Telle est la raison sans doute pour laquelle les plus grands clubs français se rendent à l’évidence et n’ont d’autre possibilité que d’accompagner leurs joueurs. Le jeûne n’est alors plus considéré comme un obstacle mais un "levier de performance" confie un célèbre entraîneur comptant sur le bien-être moral que supposent l’articulation de l’identité individuelle de ses joueurs et le bien-être collectif de son équipe. Derrière des portes closes, les compromis s’imposent, comme le dit si bien le français, par la "force des choses".
Soigner la fièvre
Mais l’équipe de France est-elle une équipe comme une autre? La question demeure en suspens. Rendre possible la pratique du jeûne religieux intermittent c’est, convenons-le, mettre à disposition des pratiquants des employés de la fédération (nutritionnistes, préparateurs physiques, cuisiniers…) et donc, fatalement, se mettre dans l’anormalité républicaine. L’enjeu prioritaire étant la préservation de la santé des joueurs en même temps que la durabilité de leurs performances, il est donc faux de dire que rien ne changera dans l’organisation quotidienne si le jeûne est toléré.
Mais il est également faux de dire que c’est la pratique du culte lui-même qui est en cause. Appeler au lynchage (comme certains l’ont fait) est proprement scandaleux. Non, ce qui est en jeu, c’est la santé globale du corps social et l’acception de nouvelles normes. Si chacun doit faire un pas, c’est en arrière, pour réfléchir un peu avant de tweeter.

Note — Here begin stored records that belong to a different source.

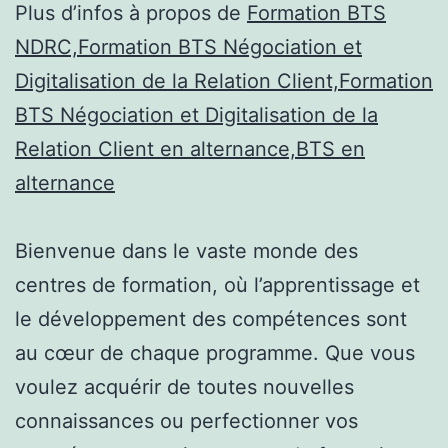
Plus d’infos à propos de
Formation BTS
NDRC,Formation BTS Négociation et
Digitalisation de la Relation Client,Formation
BTS Négociation et Digitalisation de la
Relation Client en alternance,BTS en
alternance
Bienvenue dans le vaste monde des
centres de formation, où l’apprentissage et
le développement des compétences sont
au cœur de chaque programme. Que vous
voulez acquérir de toutes nouvelles
connaissances ou perfectionner vos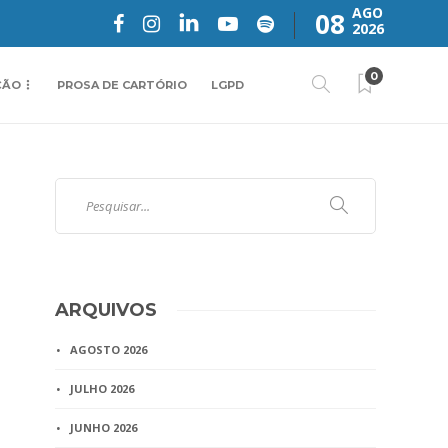
AGO
08
2026
0
ÇÃO
PROSA DE CARTÓRIO
LGPD
ARQUIVOS
AGOSTO 2026
JULHO 2026
JUNHO 2026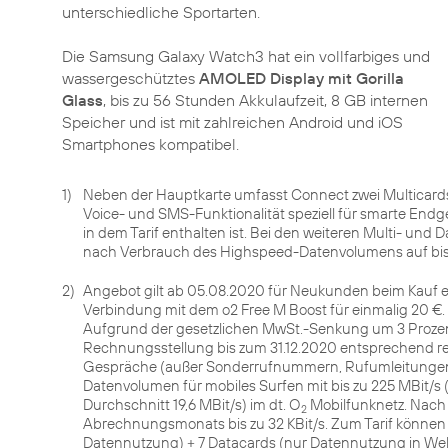
unterschiedliche Sportarten.
Die Samsung Galaxy Watch3 hat ein vollfarbiges und
wassergeschütztes
AMOLED Display mit Gorilla
Glass
, bis zu 56 Stunden Akkulaufzeit, 8 GB internen
Speicher und ist mit zahlreichen Android und iOS
Smartphones kompatibel.
1)
Neben der Hauptkarte umfasst Connect zwei Multicards 
Voice- und SMS-Funktionalität speziell für smarte Endger
in dem Tarif enthalten ist. Bei den weiteren Multi- und
nach Verbrauch des Highspeed-Datenvolumens auf bis 
2)
Angebot gilt ab 05.08.2020 für Neukunden beim Kauf 
Verbindung mit dem o2 Free M Boost für einmalig 20 €. 
Aufgrund der gesetzlichen MwSt.-Senkung um 3 Prozen
Rechnungsstellung bis zum 31.12.2020 entsprechend re
Gespräche (außer Sonderrufnummern, Rufumleitungen) 
Datenvolumen für mobiles Surfen mit bis zu 225 MBit/s (
Durchschnitt 19,6 MBit/s) im dt. O
Mobilfunknetz. Nach
2
Abrechnungsmonats bis zu 32 KBit/s. Zum Tarif können b
Datennutzung) + 7 Datacards (nur Datennutzung in Weltz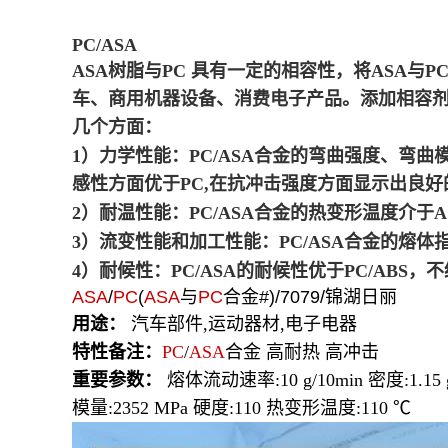
PC/ASA
ASA树脂与PC 具有一定的相容性，将ASA
车、商用机器设备、消费电子产品。添加相容剂，
几个方面：
1）力学性能：PC/ASA合金的弯曲强度、弯
感性方面优于PC,在抗冲击强度方面显示出良
2）耐温性能：PC/ASA合金的热变形温度介于
3）流变性能和加工性能：PC/ASA合金的熔体
4）耐候性：PC/ASA的耐候性优于PC/AB
ASA
/
PC
(
ASA
与
PC
合金#)/7079/锦湖日丽
用途：
汽车部件,运动器材,电子电器
特性备注：
PC
/
ASA
合金 高耐热 高冲击
重要参数：
熔体流动速率:10 g/10min 密度:1.1
模量:2352 MPa 硬度:110 热变形温度:110 ℃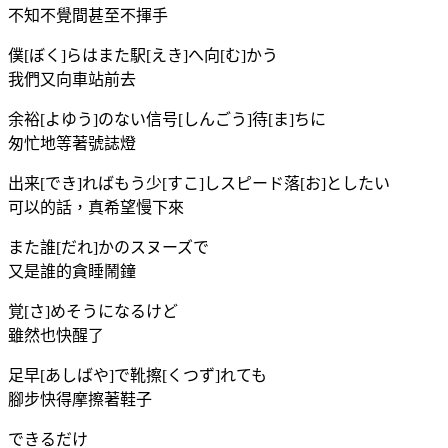
不知不覺間甚至不揮手
僕[ぼく]らはまた駅[えき]へ向[む]かう
我們又向車站前去
余裕[よゆう]のない信号[しんごう]待[ま]ちに
匆忙地等著號誌燈
出来[でき]ればもう少[すこ]しスピード落[お]としたい
可以的話，真希望慢下來
また誰[だれ]かのスヌーズで
又是誰的貪睡鬧鐘
覚[さ]めそうになるけど
雖然也快醒了
足早[あしばや]で靴擦[くつず]れても
腳步快得摩擦著鞋子
できるだけ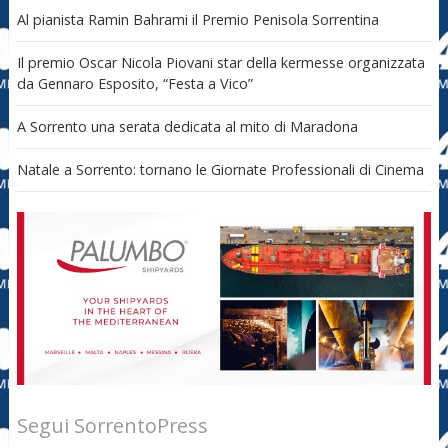
Al pianista Ramin Bahrami il Premio Penisola Sorrentina
Il premio Oscar Nicola Piovani star della kermesse organizzata
da Gennaro Esposito, “Festa a Vico”
A Sorrento una serata dedicata al mito di Maradona
Natale a Sorrento: tornano le Giornate Professionali di Cinema
Segui SorrentoPress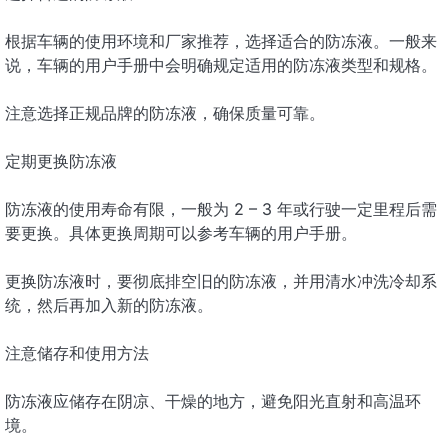
根据车辆的使用环境和厂家推荐，选择适合的防冻液。一般来
说，车辆的用户手册中会明确规定适用的防冻液类型和规格。
注意选择正规品牌的防冻液，确保质量可靠。
定期更换防冻液
防冻液的使用寿命有限，一般为 2 – 3 年或行驶一定里程后需
要更换。具体更换周期可以参考车辆的用户手册。
更换防冻液时，要彻底排空旧的防冻液，并用清水冲洗冷却系
统，然后再加入新的防冻液。
注意储存和使用方法
防冻液应储存在阴凉、干燥的地方，避免阳光直射和高温环
境。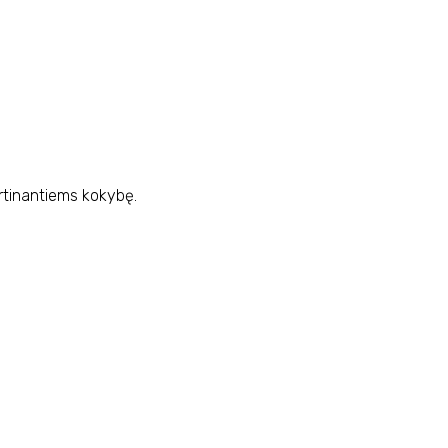
rtinantiems kokybę.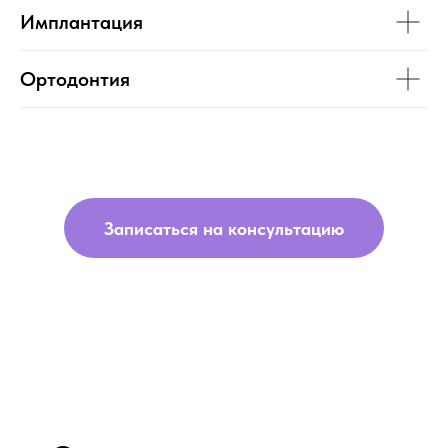
Имплантация
Ортодонтия
Записаться на консультацию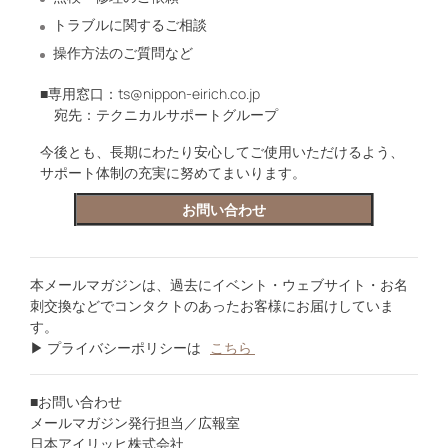
トラブルに関するご相談
操作方法のご質問など
■専用窓口：ts@nippon-eirich.co.jp
宛先：テクニカルサポートグループ
今後とも、長期にわたり安心してご使用いただけるよう、
サポート体制の充実に努めてまいります。
お問い合わせ
本メールマガジンは、過去にイベント・ウェブサイト・お名
刺交換などでコンタクトのあったお客様にお届けしていま
す。
▶ プライバシーポリシーは
こちら
■お問い合わせ
メールマガジン発行担当／広報室
日本アイリッヒ株式会社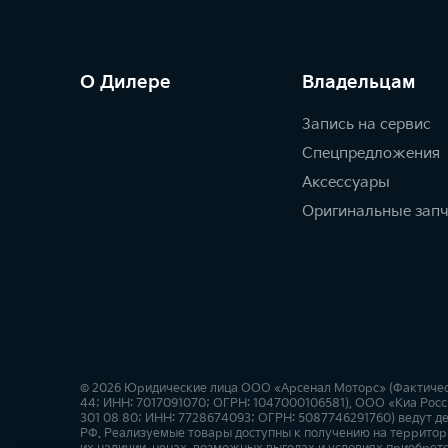
О Дилере
Владельцам
Запись на сервис
Спецпредложения
Аксессуары
Оригинальные зап
© 2026 Юридические лица ООО «Арсенал Моторс» (Фактический
44; ИНН: 7017091070; ОГРН: 1047000106581), ООО «Киа Росси
301 08 80; ИНН: 7728674093; ОГРН: 5087746291760) ведут де
РФ. Реализуемые товары доступны к получению на территор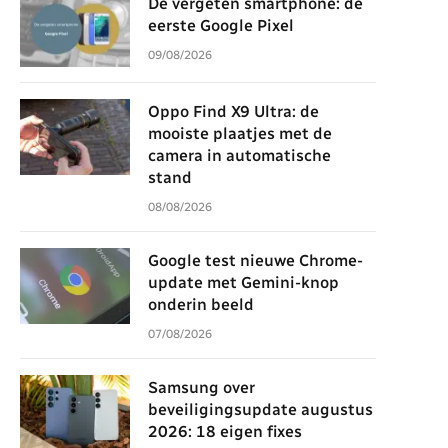
De vergeten smartphone: de
eerste Google Pixel
09/08/2026
Oppo Find X9 Ultra: de
mooiste plaatjes met de
camera in automatische
stand
08/08/2026
Google test nieuwe Chrome-
update met Gemini-knop
onderin beeld
07/08/2026
Samsung over
beveiligingsupdate augustus
2026: 18 eigen fixes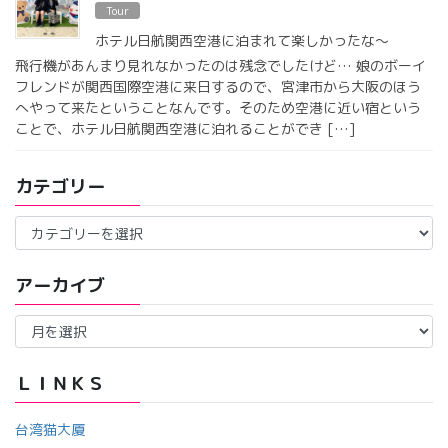
Tour
ホテル日航関西空港に泊まれて楽しかったな〜
飛行機があんまり見れなかったのは残念でしたけど… 娘のボーイ
フレンドが関西国際空港に来日するので、宮津市から大阪のほう
へやって来たということなんです。そのため空港に近い宿という
ことで、ホテル日航関西空港に泊れることができ […]
カテゴリー
カ
テ
ゴ
アーカイブ
リ
ー
ア
ー
カ
イ
ＬＩＮＫＳ
ブ
台湾猫大厦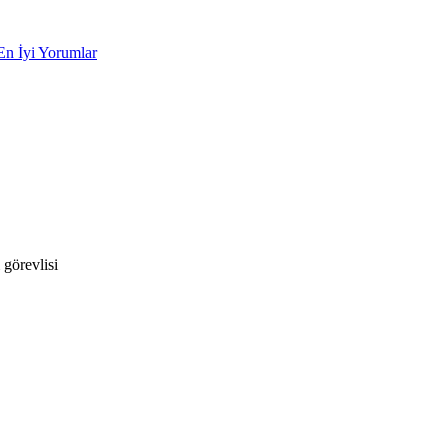
En İyi Yorumlar
görevlisi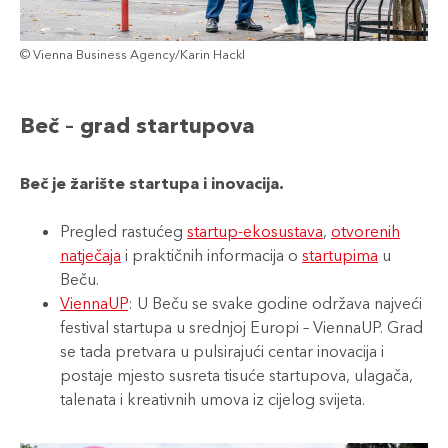
© Vienna Business Agency/Karin Hackl
Beč – grad startupova
Beč je žarište startupa i inovacija.
Pregled rastućeg
startup-ekosustava
,
otvorenih
natječaja
i praktičnih informacija o
startupima
u
Beču.
ViennaUP
: U Beču se svake godine održava najveći
festival startupa u srednjoj Europi – ViennaUP. Grad
se tada pretvara u pulsirajući centar inovacija i
postaje mjesto susreta tisuće startupova, ulagača,
talenata i kreativnih umova iz cijelog svijeta.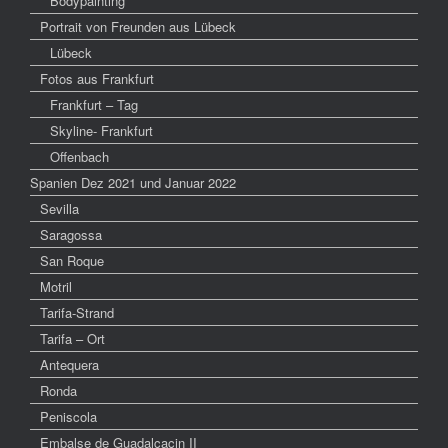
Bodypainting
Portrait von Freunden aus Lübeck
Lübeck
Fotos aus Frankfurt
Frankfurt – Tag
Skyline- Frankfurt
Offenbach
Spanien Dez 2021 und Januar 2022
Sevilla
Saragossa
San Roque
Motril
Tarifa-Strand
Tarifa – Ort
Antequera
Ronda
Peniscola
Embalse de Guadalcacin II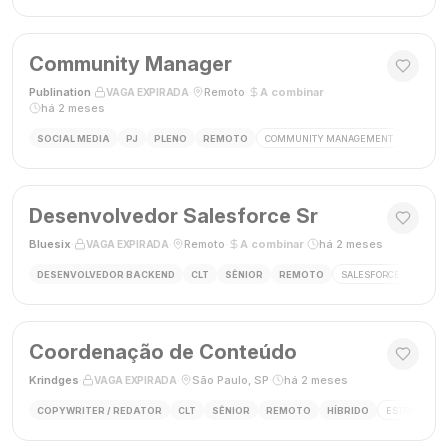
Community Manager
Publination
·
·
Remoto
·
A combinar
·
VAGA EXPIRADA
há 2 meses
SOCIAL MEDIA
PJ
PLENO
REMOTO
COMMUNITY MANAGEMENT
SOCIAL
Desenvolvedor Salesforce Sr
Bluesix
·
·
Remoto
·
A combinar
·
há 2 meses
VAGA EXPIRADA
DESENVOLVEDOR BACKEND
CLT
SÊNIOR
REMOTO
SALESFORCE
APEX
Coordenação de Conteúdo
Krindges
·
·
São Paulo, SP
·
há 2 meses
VAGA EXPIRADA
COPYWRITER / REDATOR
CLT
SÊNIOR
REMOTO
HÍBRIDO
ESTRATEGIA 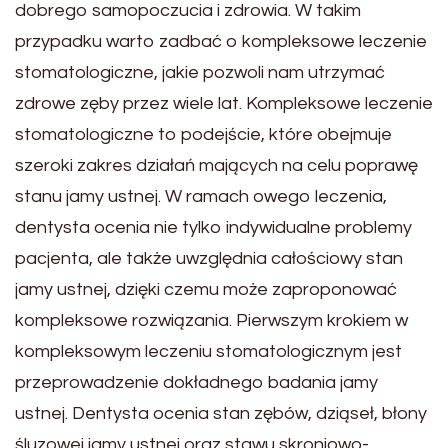
dobrego samopoczucia i zdrowia. W takim
przypadku warto zadbać o kompleksowe leczenie
stomatologiczne, jakie pozwoli nam utrzymać
zdrowe zęby przez wiele lat. Kompleksowe leczenie
stomatologiczne to podejście, które obejmuje
szeroki zakres działań mających na celu poprawę
stanu jamy ustnej. W ramach owego leczenia,
dentysta ocenia nie tylko indywidualne problemy
pacjenta, ale także uwzględnia całościowy stan
jamy ustnej, dzięki czemu może zaproponować
kompleksowe rozwiązania. Pierwszym krokiem w
kompleksowym leczeniu stomatologicznym jest
przeprowadzenie dokładnego badania jamy
ustnej. Dentysta ocenia stan zębów, dziąseł, błony
śluzowej jamy ustnej oraz stawu skroniowo-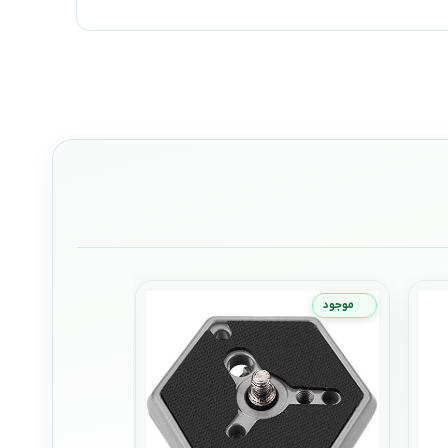
موجود
موجود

Benzekri a raison. La fièvre identitaire est bien de nature médicale (il faut prendre la fable au sérieux). Mais bonne nouvelle: l’observation de la nature dynamique du processus de guérison peut ouvrir une piste de réflexion sur ce qui est "normal" et ce qui ne l’est pas ou plus. En médecine il n’y a jamais de retour à la normale possible, écrit Georges Canguilhem, philosophe-médecin. La guérison ne supprime pas la pathologie. Elle aide l’organisme, au mieux, à vaincre ses effets ou, au pire, à vivre avec. "Ce qui caractérise la santé, écrit Canguilhem, c’est la possibilité de dépasser la norme qui définit le normal momentané, la possibilité de tolérer des infractions à la norme habituelle et d’instituer des normes nouvelles dans des situations nouvelles. On reste normal, dans un milieu et un système d’exigence donnés, avec un seul rein. Mais on ne peut plus se payer le luxe de perdre un rein, on doit le ménager et se ménager". La fièvre n’est pas le mal. C’est l’effort du corps pour y survivre.